The most dominant college football player on one of the nation’s best teams is a 6-foot-5, 265-pound defensive end. Although the Heisman Trophy is typically reserved for players who score touchdowns, rather than those who prevent them,1 Ohio State’s Chase Young has made a strong case for front-runner status.
“In a day and age when people get caught up in what’s next, he really wants to leave a legacy here,” Ohio State coach Ryan Day told Yahoo’s Pete Thamel. “That makes him special.”
That legacy will no doubt include last weekend, when Young turned a rain-soaked Saturday afternoon into his masterpiece. In the Buckeyes’s 38–7 dismantling of a Wisconsin program that has become Offensive Line U in recent years, Young tied a program record with four sacks,2 five tackles for loss and two forced fumbles. His position coach, Larry Johnson, told ESPN afterwards that it was the best single-game performance he’s ever seen. LeBron James — no stranger to being more physically imposing than his peers — called Young an “absolute monster.”
Young has 13.5 sacks on the season, 3.5 clear of anyone else in the country. The next time he registers one, it will set a new school record. He is second in the nation in forced fumbles with five. Among Power Five defenders, he’s tied for the national lead in tackles for loss (15.5), tied for second in disrupted dropbacks (14.5) and tied for third in defensive pressures (34).3 .
And while these box score metrics are noteworthy, they fail to encapsulate or appropriately contextualize his influence on a game, which is reminiscent of South Carolina’s Jadeveon Clowney and Nebraska’s Ndamukong Suh. Young’s versatility is critical to Ohio State’s success: Against Wisconsin, he lined up at linebacker, defended tight ends in coverage and was moved around on the line. He’s so fast that the Buckeyes don’t even need to blitz to turn a quarterback inside out: Only 11 Power Five teams have blitzed less than the Buckeyes, yet just Pittsburgh has accounted for more total sacks.
Armed with a freakish get-off that Day has called the best he’s ever seen and a mastery of Johnson’s “side-scissors” technique, Young is nearly impossible to block one-on-one. That frequently forces opposing coaches to dial up seven-man pass protections, which in turn has the Buckeyes secondary defending only three receivers. In a pass-heavy economy, that’s no small feat. “A complete game-changer,” is how co-defensive coordinator Jeff Hafley put it to The Athletic’s Bill Landis. “He allows us to do more in coverage.”

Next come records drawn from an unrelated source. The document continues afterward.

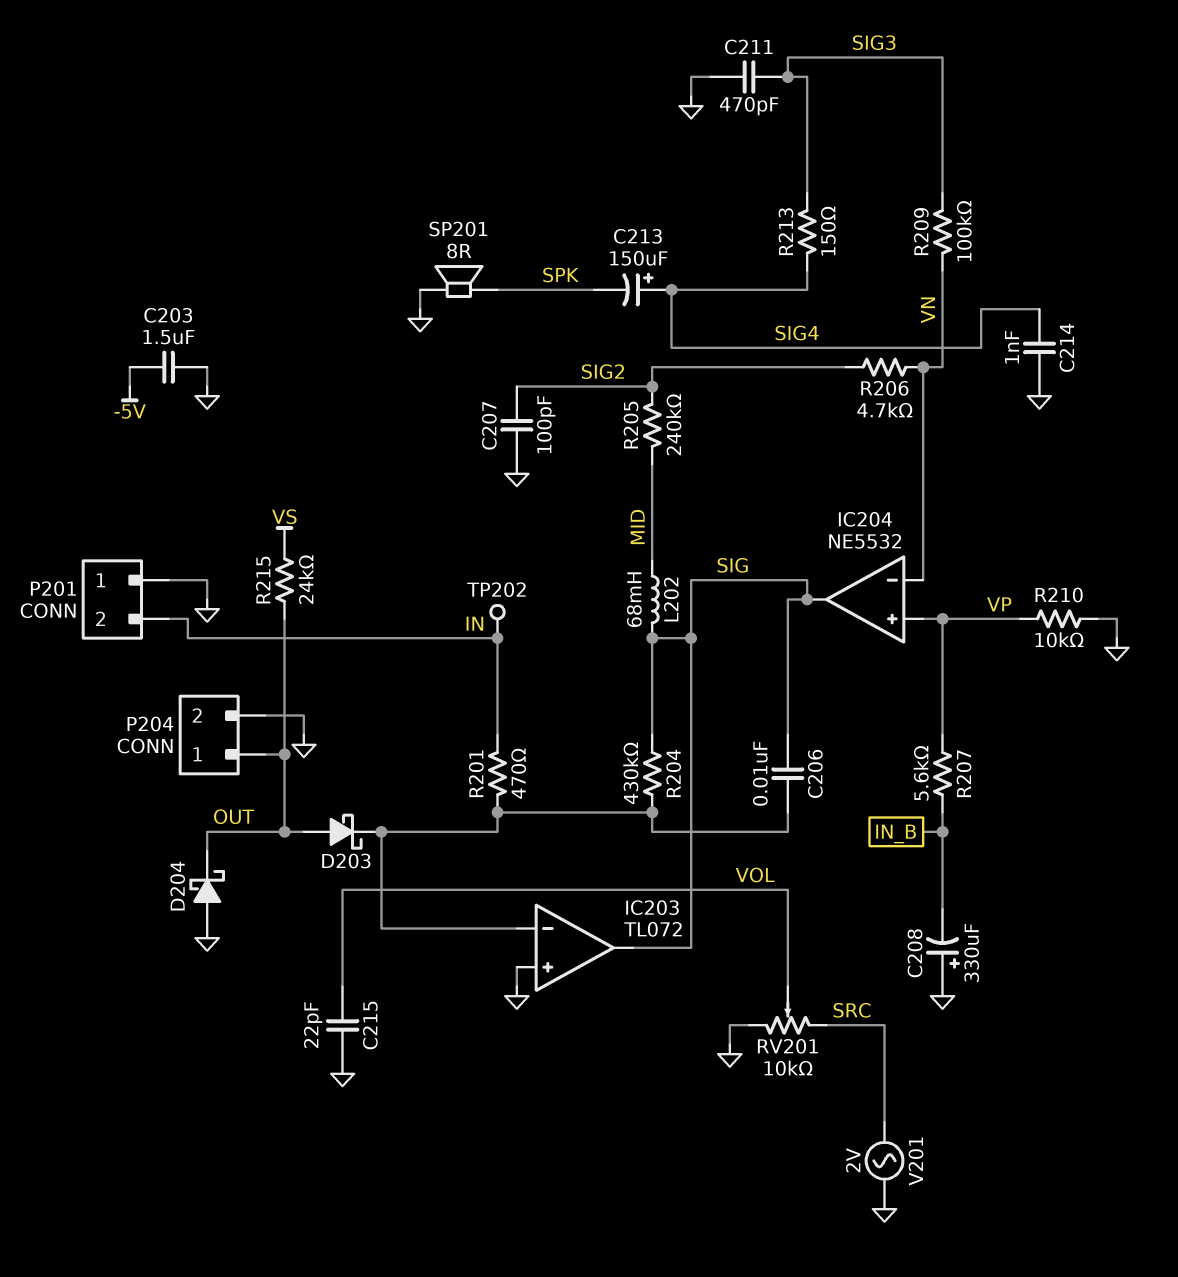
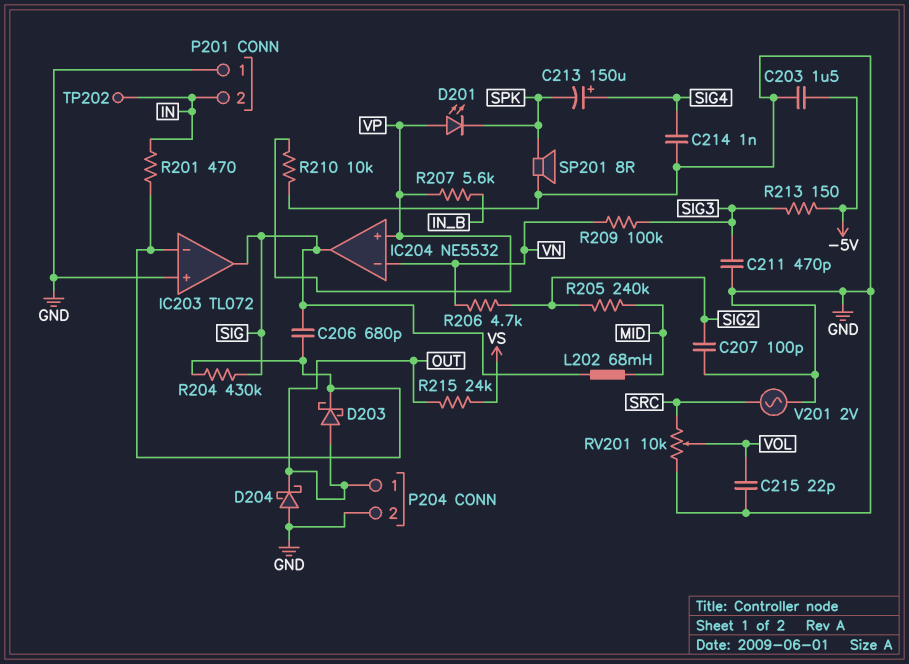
C206: 10nF (IC203/in-, SIG) -> 680pF (IC203/in-, SIG)
C208: 330uF (plus GND, minus IN_B) -> none
D201: none -> LED (A VP, K SPK)
R213: 150 (SIG3, SIG4) -> 150 (-5V, SIG3)

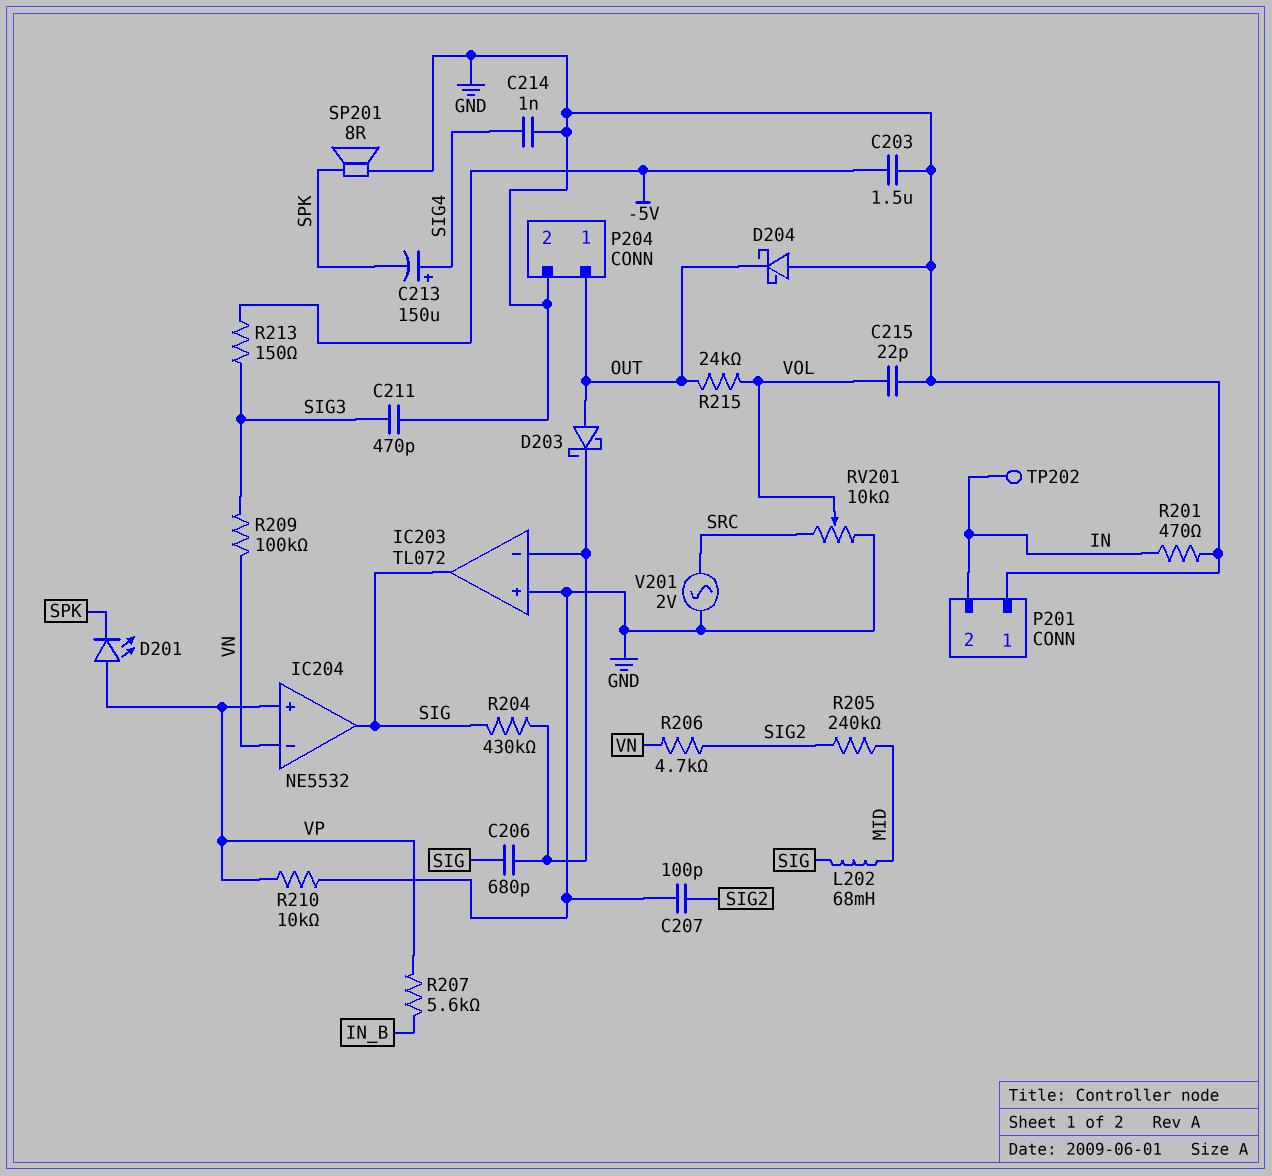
R201: 470 (IC203/in-, IN) -> 470 (GND, IN)
R215: 24k (OUT, VS) -> 24k (OUT, VOL)

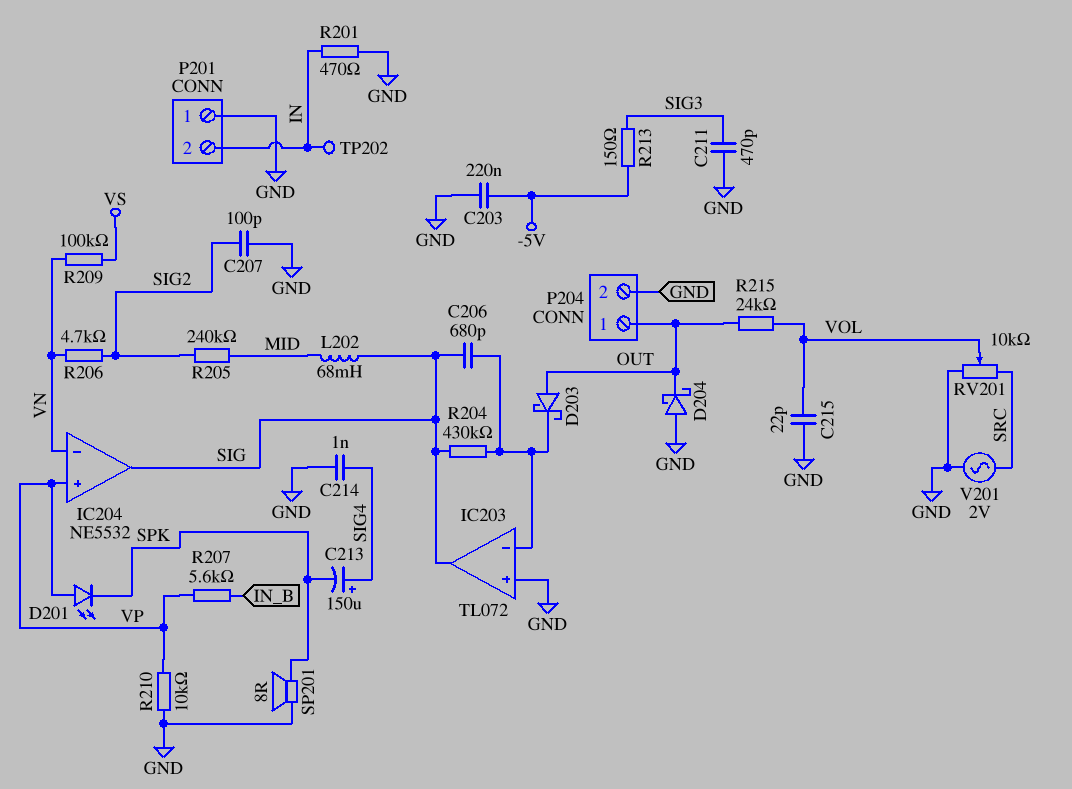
C203: 1.5uF (-5V, GND) -> 220nF (-5V, GND)
R209: 100k (SIG3, VN) -> 100k (VN, VS)

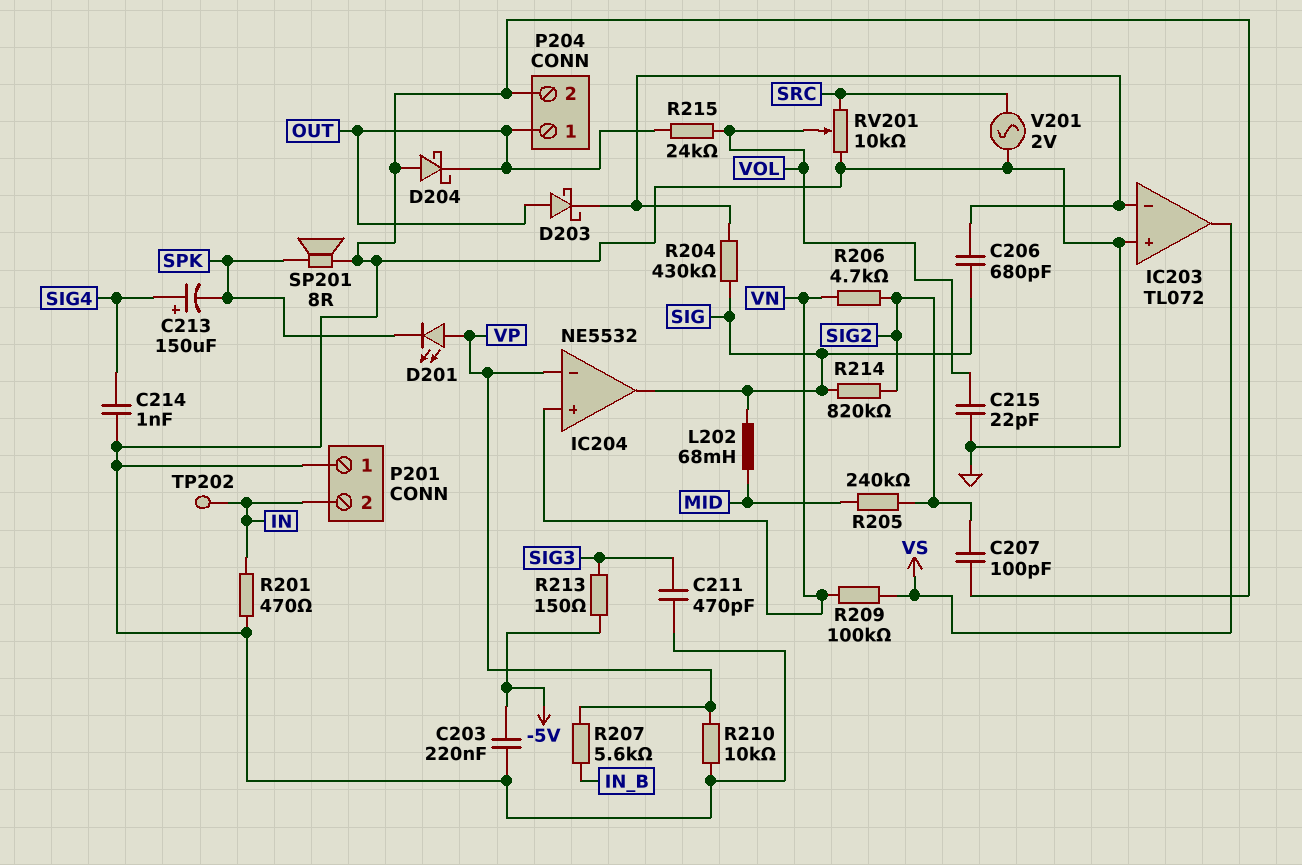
IC203 pin out: SIG -> VS
IC204 pin in+: VP -> VN
IC204 pin in-: VN -> VP
R214: none -> 820k (SIG, SIG2)

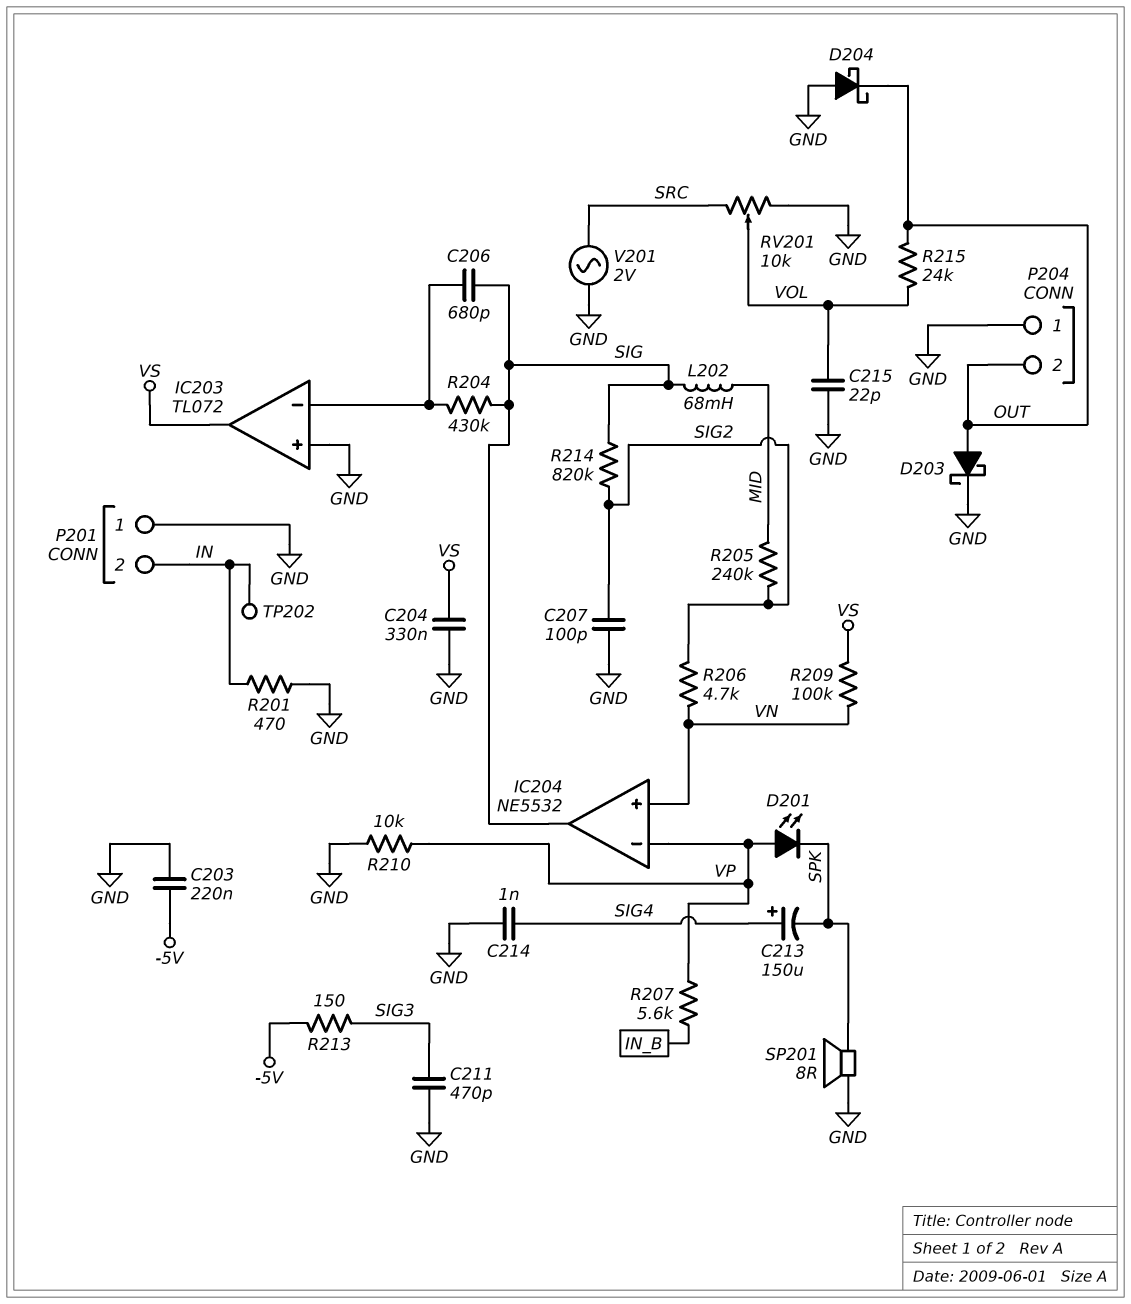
C204: none -> 330nF (GND, VS)
D203: schottky (A OUT, K IC203/in-) -> schottky (A OUT, K GND)
P204 pin 1: OUT -> GND
P204 pin 2: GND -> OUT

Ohio State is bludgeoning its opponents. The margin of victory in each of the team’s eight wins has been no smaller than 24 points, meaning that Young — perhaps in the interest of opposing quarterback safety — is removed from the field of play well before the score goes final. Among defensive linemen, Young is tied for 290th in defensive snaps, playing 261 total snaps this season. Just 17 of those snaps have come in the fourth quarter. His workload consists of little more than half of Ohio State’s total defensive snaps and just 15.5 percent of the Buckeyes’ fourth-quarter defensive snaps.
Heisman voters are mere human beings, biased by factors ranging from region to conference to position to race. Production is rarely contextualized,4 and the data with which these votes are cast is limited when it comes to defensive players. Sacks, tackles for loss and pressures — all of which Young has going for his candidacy — are only a fraction of on-field production and value.
But while imperfect, parsing Ohio State’s defensive splits with and without Young is instructive in identifying his value. While Ohio State allows a best-in-country 3.6 yards per play, with Young on the field, the Buckeyes allow 3.0 (the best mark through eight games since at least 2004), according to ESPN Stats & Information Group. Nearly half of all opponent plays gain zero or negative yardage when Young is on the field, a rate that drops 10.1 percentage points when he sits. Moreover, when Young is removed from the field, the Buckeyes pressure rate drops nearly 12 percentage points.
It is not enough to say Young is an unstoppable force. Mike Renner wrote recently that he’s doing things Pro Football Focus has never seen in its six years of tracking players. To watch Young bull-rush a quarterback is to watch an offensive line collectively drown. He’s too fast. He’s too strong. He’s too intelligent. His is the kind of impact that causes opposing QBs to, as Day put it, “start to feel ghosts and see ghosts.” Young was asked to replace Nick Bosa, the No. 2 pick in last year’s NFL draft. He responded by becoming the linchpin of a potent Ohio State defense and putting together perhaps the best Heisman candidacy by a defensive player we’ve seen in years.